_EXERCISE DESCRIPTION:_ Where does the string "افلام" appear? Copy every line of the entries below that holds it.

_INFORMATION:_

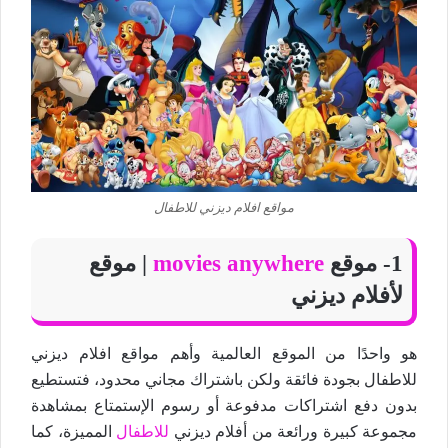
مواقع افلام ديزني للاطفال
1- موقع
movies anywhere
| موقع
لأفلام ديزني
هو واحدًا من الموقع العالمية وأهم مواقع افلام ديزني
للاطفال بجودة فائقة ولكن باشتراك مجاني محدود، فتستطيع
بدون دفع اشتراكات مدفوعة أو رسوم الإستمتاع بمشاهدة
مجموعة كبيرة ورائعة من أفلام ديزني
للاطفال
المميزة، كما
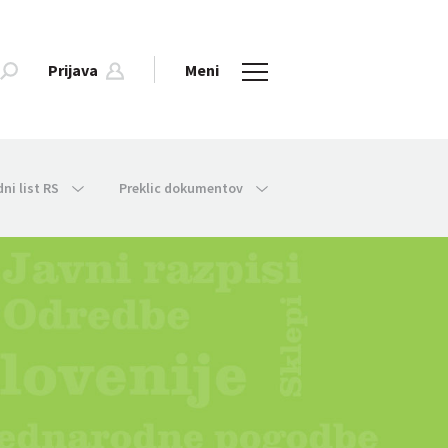
Prijava
Meni
dni list RS
Preklic dokumentov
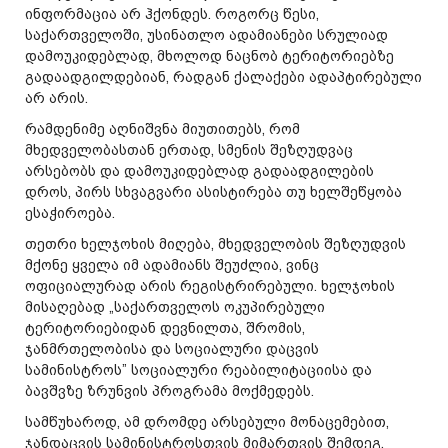
ინფორმაცია არ ჰქონდეს. როგორც წესი,
საქართველოში, უსინათლო ადამიანები სრულიად
დამოუკიდებლად, მხოლოდ ნაცნობ ტერიტორიებზე
გადაადგილდებიან, რადგან ქალაქები ადაპტირებული
არ არის.
რამდენიმე აღნიშვნა მიუთითებს, რომ
მხედველობასთან ერთად, სმენის შეზღუდვაც
არსებობს და დამოუკიდებლად გადაადგილების
დროს, პირს სხვაგვარი ასისტირება თუ ხელშეწყობა
ესაჭიროება.
თეთრი ხელჯოხის მიღება, მხედველობის შეზღუდვის
მქონე ყველა იმ ადამიანს შეუძლია, ვინც
ოფიციალურად არის რეგისტრირებული. ხელჯოხის
მისაღებად „საქართველოს ოკუპირებული
ტერიტორიებიდან დევნილთა, შრომის,
ჯანმრთელობისა და სოციალური დაცვის
სამინისტროს” სოციალური რეაბილიტაციისა და
ბავშვზე ზრუნვის პროგრამა მოქმედებს.
სამწუხაროდ, ამ დრომდე არსებული მონაცემებით,
ჯანდაცვის სამინისტროსთვის მიმართვის შემდეგ,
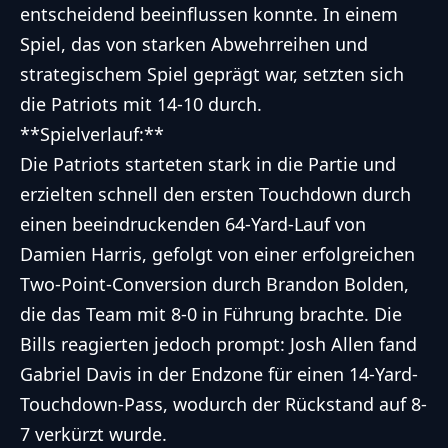
entscheidend beeinflussen konnte. In einem
Spiel, das von starken Abwehrreihen und
strategischem Spiel geprägt war, setzten sich
die Patriots mit 14-10 durch.
**Spielverlauf:**
Die Patriots starteten stark in die Partie und
erzielten schnell den ersten Touchdown durch
einen beeindruckenden 64-Yard-Lauf von
Damien Harris, gefolgt von einer erfolgreichen
Two-Point-Conversion durch Brandon Bolden,
die das Team mit 8-0 in Führung brachte. Die
Bills reagierten jedoch prompt: Josh Allen fand
Gabriel Davis in der Endzone für einen 14-Yard-
Touchdown-Pass, wodurch der Rückstand auf 8-
7 verkürzt wurde.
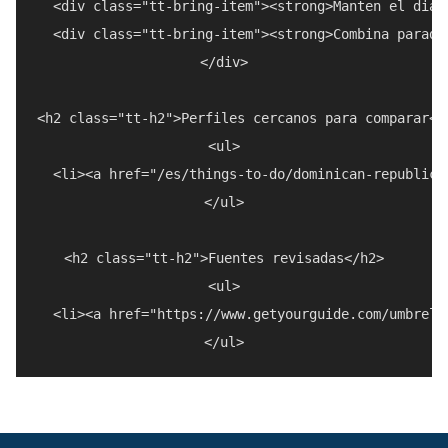
  <div class="tt-bring-item"><strong>Manten el dia 
  <div class="tt-bring-item"><strong>Combina parada
</div>

<h2 class="tt-h2">Perfiles cercanos para comparar</h
<ul>

  <li><a href="/es/things-to-do/dominican-republic/
</ul>

<h2 class="tt-h2">Fuentes revisadas</h2>

<ul>

  <li><a href="https://www.getyourguide.com/umbrell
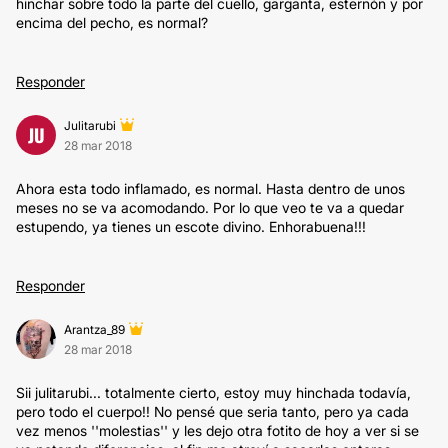
hinchar sobre todo la parte del cuello, garganta, esternón y por
encima del pecho, es normal?
Responder
Julitarubi
JU
28 mar 2018
Ahora esta todo inflamado, es normal. Hasta dentro de unos
meses no se va acomodando. Por lo que veo te va a quedar
estupendo, ya tienes un escote divino. Enhorabuena!!!
Responder
Arantza_89
28 mar 2018
Sii julitarubi... totalmente cierto, estoy muy hinchada todavía,
pero todo el cuerpo!! No pensé que seria tanto, pero ya cada
vez menos ''molestias'' y les dejo otra fotito de hoy a ver si se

_RESULT FOR THIS EXERCISE:_
مواقع افلام ديزني للاطفال
هو واحدًا من الموقع العالمية وأهم مواقع افلام ديزني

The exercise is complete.